# Hello all. From California



## spicecandy78 (Jul 30, 2014)

Hi there, I have two amazing although bratty mares, **** and Candy. I barrel race on Candy and Spice is in training. I love photography, horses and quads  my instagram dedicated to my horses is candy__apple78


----------



## gigem88 (May 10, 2011)

Howdy from Texas!


----------



## 2BigReds (Oct 7, 2011)

Hello also from California!  What part do you live in? I'm in the central valley...blech! :lol:


----------



## Kristyjog (Nov 11, 2013)

Hey, I'm from Cali to the central coast 
_Posted via Mobile Device_


----------



## Zexious (Aug 2, 2013)

Welcome ^^ Pics are a must ;D


----------



## 2BigReds (Oct 7, 2011)

Ah! Beautiful area.  I am definitely jealous of your weather right now!!! Our high today is 108*... Blech!


----------



## Kristyjog (Nov 11, 2013)

I think we may hit 70 Lol but its like this year round, I love a couple days of full sun in the summer so it feels like a real summer 
_Posted via Mobile Device_


----------



## Rideordie112 (Dec 7, 2013)

Hello!
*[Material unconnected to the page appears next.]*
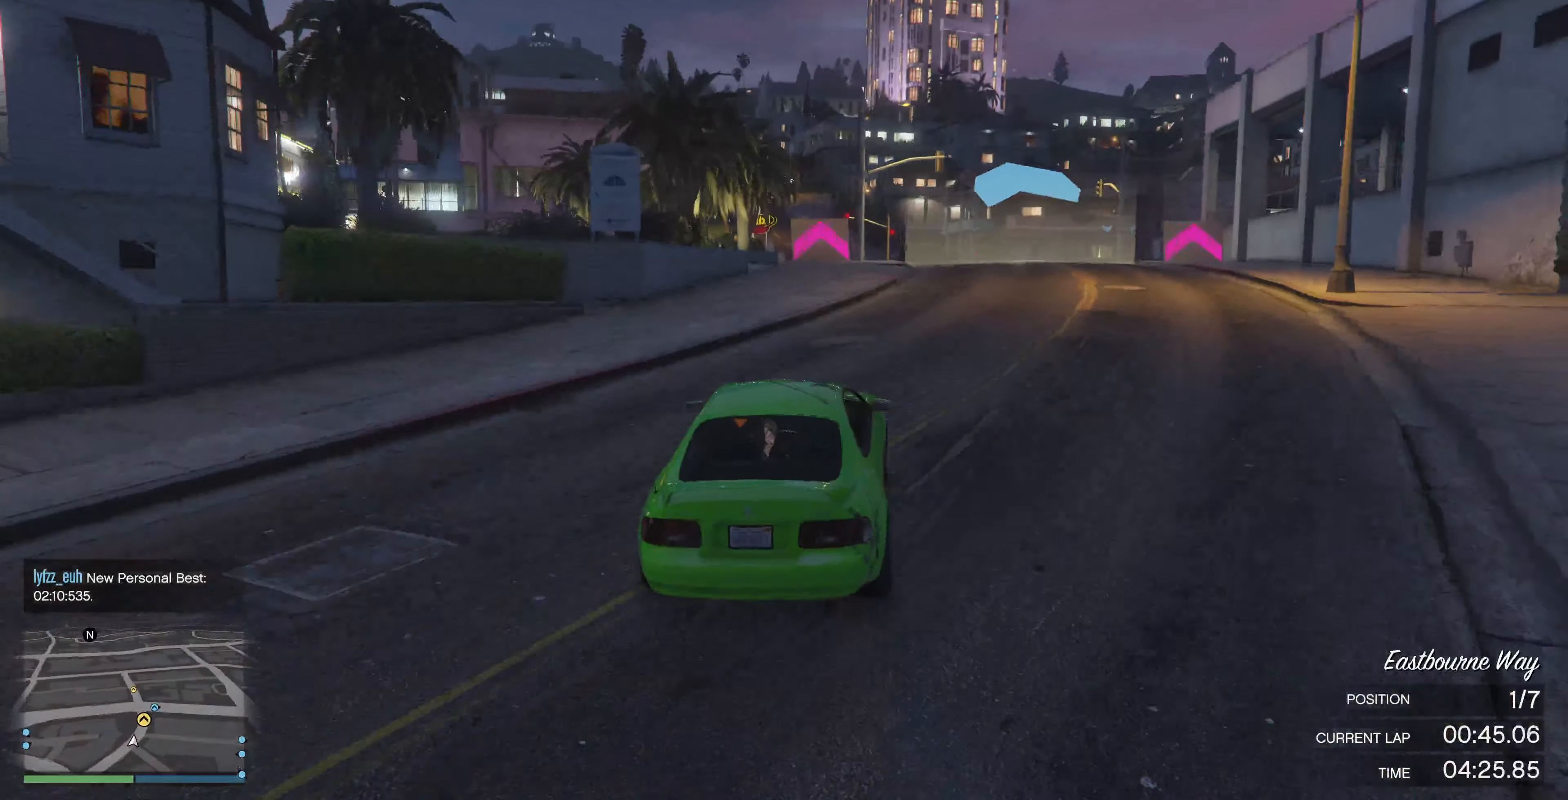
{"buttons": ["R2"], "left_stick": "right", "right_stick": "center", "events": [[400, "right_stick", "center"], [433, "left_stick", "right"]]}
I'm from Northern California, the valley area! So jealous of people who live on the coAst!
_Posted via Mobile Device_


----------



## BarrelracingArabian (Mar 31, 2010)

I just moved to az but I'm from central cali also originally! 
_Posted via Mobile Device_


----------



## stevenson (Sep 12, 2011)

Hello and welcome. I am from the southern part of the Central Valley. Only sposed to be 103 today. I cannot wait for a day trip to the coast. 
Who in CA is having mandatory no lawn water ?


----------



## clumsychelsea (Jul 9, 2014)

Hello from eastern Canada! I'm a bit out of place on this thread apparently! :lol:


----------



## Rideordie112 (Dec 7, 2013)

No mandatory no lawn water up here in butte county yet
_Posted via Mobile Device_


----------



## Kristyjog (Nov 11, 2013)

I love near Monterey, my hubby farms in the Salinas valley. We have a good mix of country and the beach  in Monterey there is some water restrictions, you can only water certain days, no washing your car or rinsing down patios. We are on a well with no restrictions. However growers here in the valley can dig new wells but the can dig deeper which some have had too.
_Posted via Mobile Device_


----------



## Kristyjog (Nov 11, 2013)

Can't dig that should be 
_Posted via Mobile Device_


----------



## stevenson (Sep 12, 2011)

WOW>.. we got rain.. tears of the gods... Rain... not a lot, but it knocked down the dust.
YEAH !!!


----------